*Task directions*
Check each line of the entries for the string "value". Report only how many lines have it.

*Exercise inputs*

═══

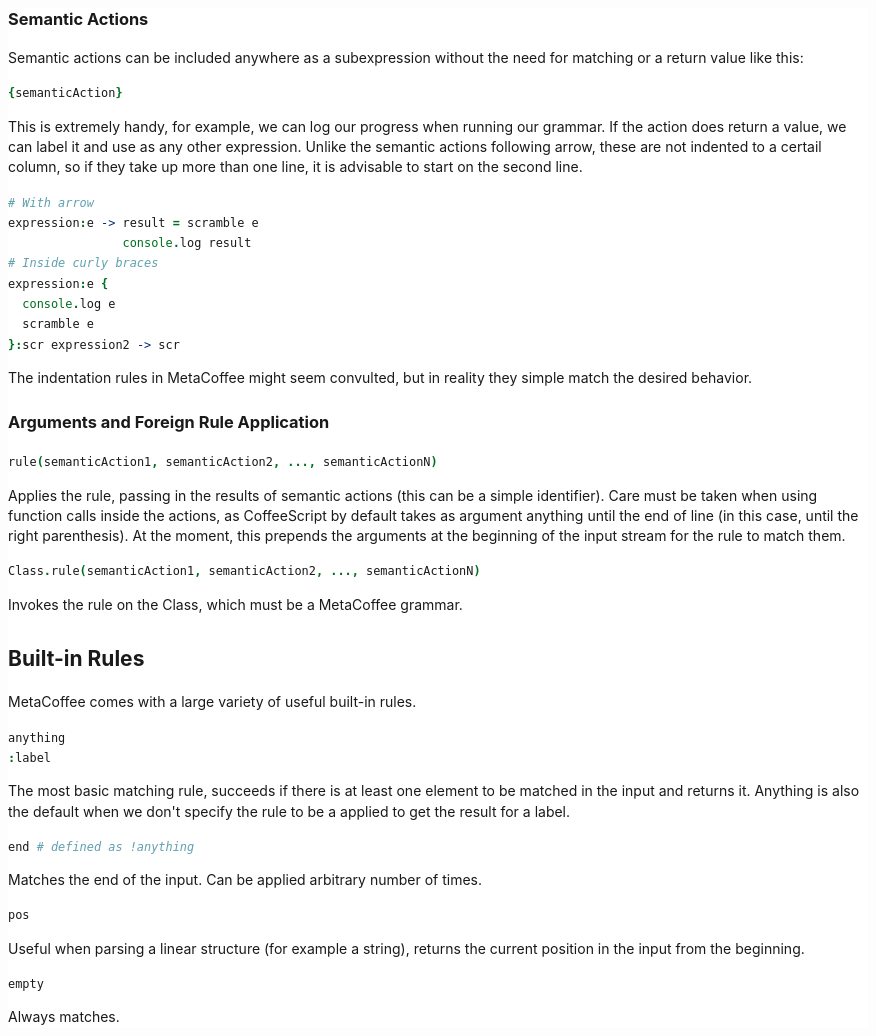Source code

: ### Semantic Actions
Semantic actions can be included anywhere as a subexpression without the need for matching or a return value like this:
```coffee
{semanticAction}
```
This is extremely handy, for example, we can log our progress when running our grammar. If the action does return a value, we can label it and use as any other expression. Unlike the semantic actions following arrow, these are not indented to a certail column, so if they take up more than one line, it is advisable to start on the second line.

```coffee
# With arrow
expression:e -> result = scramble e
                console.log result
# Inside curly braces
expression:e {
  console.log e
  scramble e
}:scr expression2 -> scr
```
The indentation rules in MetaCoffee might seem convulted, but in reality they simple match the desired behavior.

### Arguments and Foreign Rule Application
```coffee
rule(semanticAction1, semanticAction2, ..., semanticActionN)
```
Applies the rule, passing in the results of semantic actions (this can be a simple identifier). Care must be taken when using function calls inside the actions, as CoffeeScript by default takes as argument anything until the end of line (in this case, until the right parenthesis). At the moment, this prepends the arguments at the beginning of the input stream for the rule to match them.

```coffee
Class.rule(semanticAction1, semanticAction2, ..., semanticActionN)
```
Invokes the rule on the Class, which must be a MetaCoffee grammar.

## Built-in Rules
MetaCoffee comes with a large variety of useful built-in rules.

```coffee
anything
:label
```
The most basic matching rule, succeeds if there is at least one element to be matched in the input and returns it. Anything is also the default when we don't specify the rule to be a applied to get the result for a label.
```coffee
end # defined as !anything
```
Matches the end of the input. Can be applied arbitrary number of times.
```coffee
pos
```
Useful when parsing a linear structure (for example a string), returns the current position in the input from the beginning.
```coffee
empty
```
Always matches.

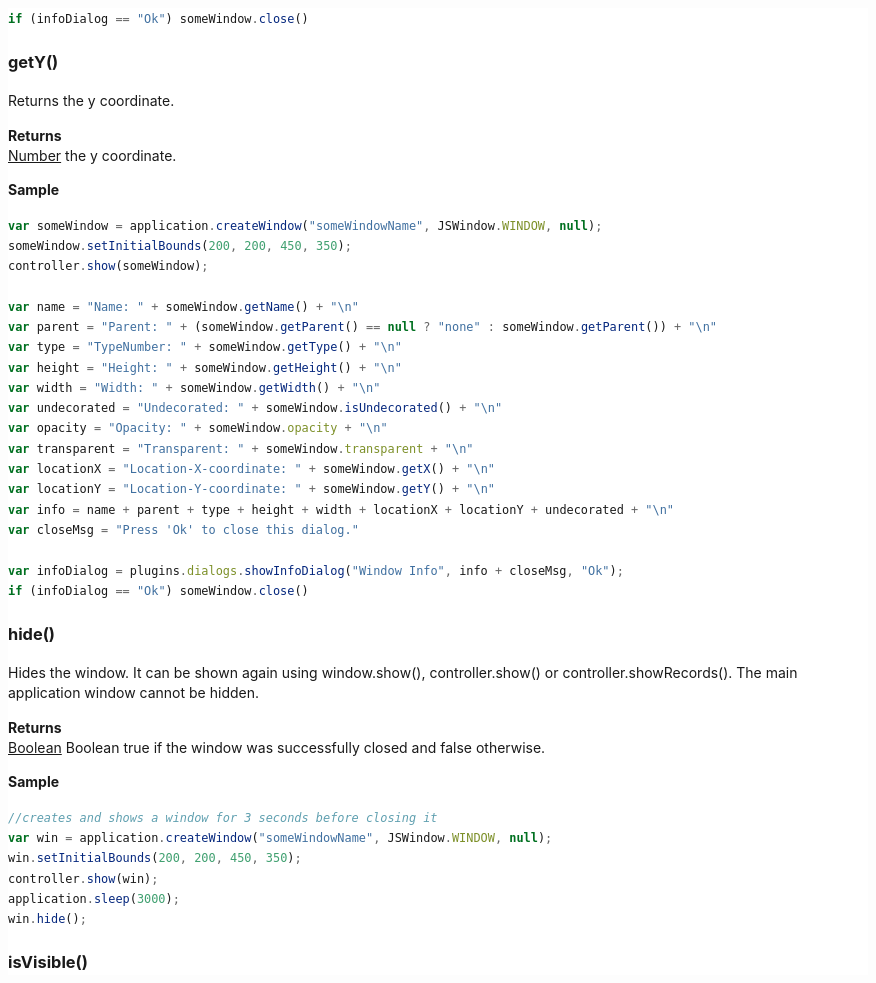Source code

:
 ```javascript
if (infoDialog == "Ok") someWindow.close()
```
### getY()

Returns the y coordinate.


**Returns**\
[Number](../JSLib/Number.md) the y coordinate.


**Sample**

```javascript
var someWindow = application.createWindow("someWindowName", JSWindow.WINDOW, null);
someWindow.setInitialBounds(200, 200, 450, 350);
controller.show(someWindow);

var name = "Name: " + someWindow.getName() + "\n"
var parent = "Parent: " + (someWindow.getParent() == null ? "none" : someWindow.getParent()) + "\n"
var type = "TypeNumber: " + someWindow.getType() + "\n"
var height = "Height: " + someWindow.getHeight() + "\n"
var width = "Width: " + someWindow.getWidth() + "\n"
var undecorated = "Undecorated: " + someWindow.isUndecorated() + "\n"
var opacity = "Opacity: " + someWindow.opacity + "\n"
var transparent = "Transparent: " + someWindow.transparent + "\n"
var locationX = "Location-X-coordinate: " + someWindow.getX() + "\n"
var locationY = "Location-Y-coordinate: " + someWindow.getY() + "\n"
var info = name + parent + type + height + width + locationX + locationY + undecorated + "\n"
var closeMsg = "Press 'Ok' to close this dialog."

var infoDialog = plugins.dialogs.showInfoDialog("Window Info", info + closeMsg, "Ok");
if (infoDialog == "Ok") someWindow.close()
```
### hide()

Hides the window. It can be shown again using window.show(), controller.show() or controller.showRecords().
The main application window cannot be hidden.


**Returns**\
[Boolean](../JSLib/Boolean.md) Boolean true if the window was successfully closed and false otherwise.


**Sample**

```javascript
//creates and shows a window for 3 seconds before closing it
var win = application.createWindow("someWindowName", JSWindow.WINDOW, null);
win.setInitialBounds(200, 200, 450, 350);
controller.show(win);
application.sleep(3000);
win.hide();
```
### isVisible()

═══

*Answer box*
2